On our last post we had shown our 3rd party manufactured tracker minus a few chips. Because of the chip shortage, it’s necessary for us to add some our own sourced chips. After spending time looking at the software as a possible issue, we suspected the problem to be a hardware issue. One of the substituted chips was the MS5351 Clock Generator. On our previous trackers, we were using the Skyworks Si5351, however, due to supply chain issues, we ordered the MS5351, thinking it was a plug-in replacement for the Skyworks chip. We found that the MS5351’s didn’t always work. After finding a board that failed consistently, we removed the MS5351 and replaced it with an original Skyworks chip, we retested, and we’re now back in business. We now have two working trackers for our next launch. We also ordered the Skyworks Si5351A-B-GT chips from Digikey to make sure our future trackers will work properly.

We also discovered during this down period, that the two Yokohama balloons that were prepared for last Saturday, were found to be leaking a small amount of gas – about 1g of lift per day. We were planning on using these pre-stretched and filled with the proper free lift gas for this Saturday’s launch. I suppose it was pure luck to discover the balloons had a small leak which would have lead to a failed launch, if we hadn’t scrubbed the launch.
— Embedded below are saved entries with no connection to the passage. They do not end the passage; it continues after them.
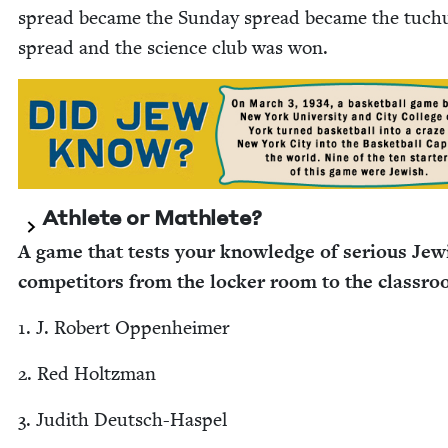
spread became the Sun­day spread became the tuch
spread and the sci­ence club was won.
Ath­lete or Mathlete?
A game that tests your knowl­edge of seri­ous Jew­
com­peti­tors from the lock­er room to the classr
1
. J. Robert Oppenheimer
2
. Red Holtzman
3
. Judith Deutsch-Haspel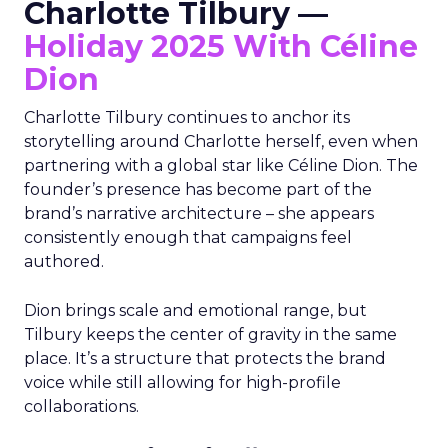
Charlotte Tilbury —
Holiday 2025 With Céline
Dion
Charlotte Tilbury continues to anchor its
storytelling around Charlotte herself, even when
partnering with a global star like Céline Dion. The
founder’s presence has become part of the
brand’s narrative architecture – she appears
consistently enough that campaigns feel
authored.
Dion brings scale and emotional range, but
Tilbury keeps the center of gravity in the same
place. It’s a structure that protects the brand
voice while still allowing for high-profile
collaborations.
After we discovered these failed balloons, Michael AA6DY and Stewart KB9LM of our Technical team had conference calls with Ken Daniel K9YO and with Tom Medlin W5KUB on our different balloons. Ken has been successful flying the SAG balloons and Tom, the Yokohama’s. While Stewart was able to get the process of pre-stretching and sealing from Ken, Tom shared that the failure rate of a Yokohama balloon was about 70%. While we’re not sure if that’s a failure from launch or cutting short the journey, Tom’s flight 112 has just circumnavigated the world and is currently flying on day 82 with a Yokohama balloon over Canada heading to the north pole.

We have several groups working together to prepare for a launch. After the Balloons, Tracker, Solar Panels and Antenna package are prepared, the last step before launch is to look at the weather and the Jetstream. It is now up to our Meteorological committee to determine whether we are good to go, which we now have.

Our Meteorological committee of Kelsi Mulley KE9LSI (our new General) and her Dad Doug Mulley KD9TPM are providing daily weather reports leading up to the launch. NOAA (National Oceanic and Athmospheric Administration) provides all our models from balloon location for all weather and trajectory. NOAA gives us updates on Hurricanes and Cyclones which may impact our launch as well as a Hysplit trajectory, which shows our projection of travel from a given altitude and location. We start with our launch location and projected altitude and create a model showing the projected path over a 48 or 84 hour period. The NOAA Hysplit Trajectory model takes into account the weather, pressure, and Jetstream, and adjusts the altitude and direction. During the flight this committee will update the Hysplit models.

We are now planning our next launch on Saturday September 3rd 2022 at Willow Hill Golf Course, 1350 Willow Rd. in Northbrook, IL. We will be launching two balloons, KD9UQB for Jim Janiak, and AA6DY for Michael Seedman, and now with the Go Ahead from our committee, we will be meeting at 8:30 am Saturday September 3rd.

So, what do we have in common with Artemis? We research, prepare and test, up to and throughout our launch.